Moreover, Gordon stated that Polanski remains a fugitive from justice and that prevents him “from obtaining the relief he desires until he presents himself in the court’s jurisdiction.” The “Rosemery’s Baby” director fled the United States in February of 1978 after pleading guilty to having unlawful sex to a 13-year-old girl. The filmmaker, who served 42 days in a California jail, decided to leave the country after learning that Los Angeles Superior Court Judge Laurence Rittenband intended to send him back to prison. Since then, he’s lived in exile in Paris elsewhere in Europe and has refused to return to the U.S. to be sentenced for the crime.
In a court filings and a hearing that took place in March, Polanski’s lawyer, Harland Braun, asked the court to consider the 42 days Polanski spent in prison in the U.S. and about 300 days he spent in custody while going through extradition proceedings in Switzerland — between September 2009 and July 2010 — as time already served. Braun argued that his client had already served most of the time he would have been sentenced for, which based on standards in the ’70s, it would have been a maximum of 12 months.
According to the LA Times, in an interview Monday, Braun said Gordon’s decision was “a total whitewash and abdication of judicial responsibility.” He added, “I represent an attempt to straighten out 40 years of judicial misconduct and to see if L.A. Superior Court can heal itself. It can’t.”
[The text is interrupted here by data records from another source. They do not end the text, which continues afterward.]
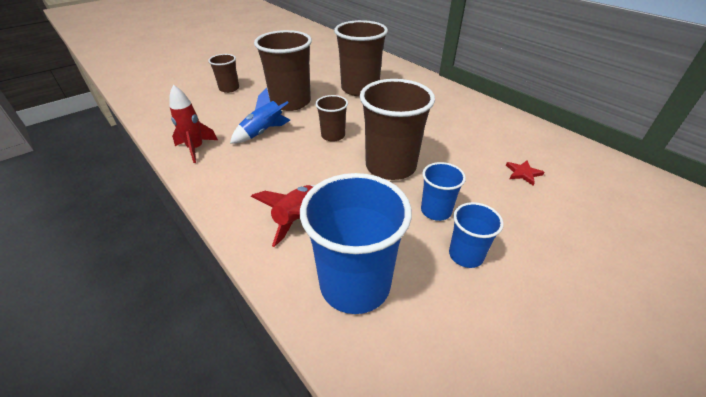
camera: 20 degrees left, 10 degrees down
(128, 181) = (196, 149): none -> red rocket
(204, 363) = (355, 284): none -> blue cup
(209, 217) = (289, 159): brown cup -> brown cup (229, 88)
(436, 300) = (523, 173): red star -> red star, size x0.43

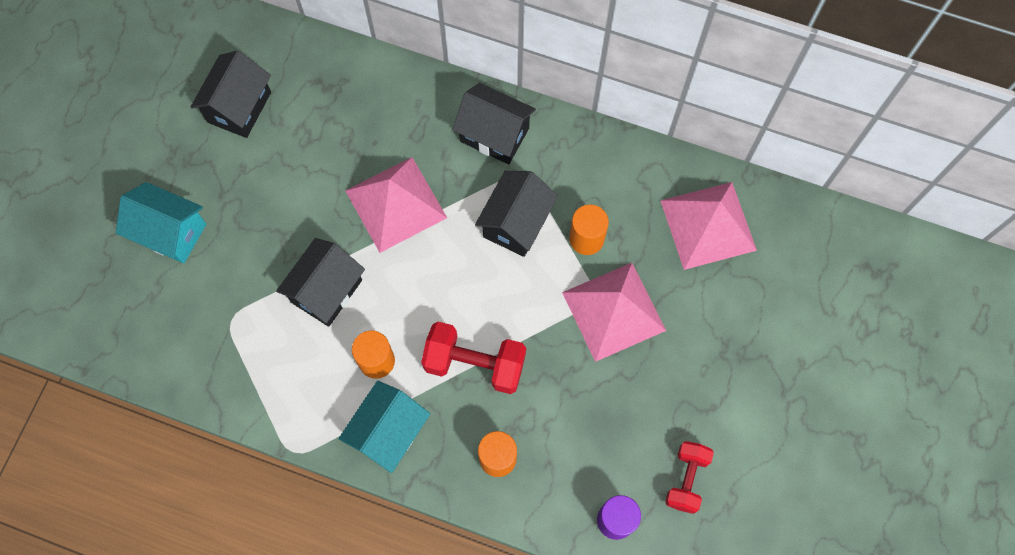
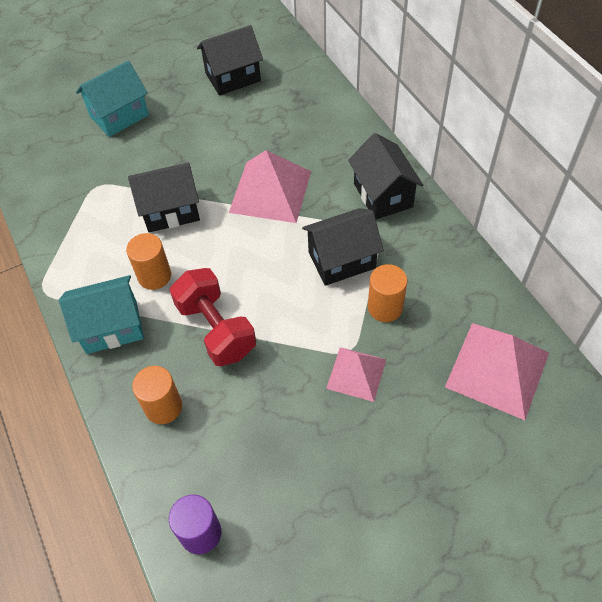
camera: 45 degrees right, 15 degrees down
(170, 232) = (119, 116): turquoise house -> turquoise house turned 75 degrees clockwise
(614, 311) = (356, 374): pink pyramid -> pink pyramid, size x0.60
(686, 479) = (289, 553): red dumbbell -> none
As reported by CNN, Deputy District Attorney Michele Hanisee had accused Polanski’s attorneys of requesting “special treatment” for the filmmaker. She explained that it wasn’t “in the best interest of justice to give a wealthy celebrity…different treatment than any other fugitive from justice.”
“The Pianist” director and his attorneys had requested for a piece of testimony given in 2010 by the original prosecutor in the case, Roger Gunson, to be unsealed. A hearing has been set for April 26 to unseal said testimony.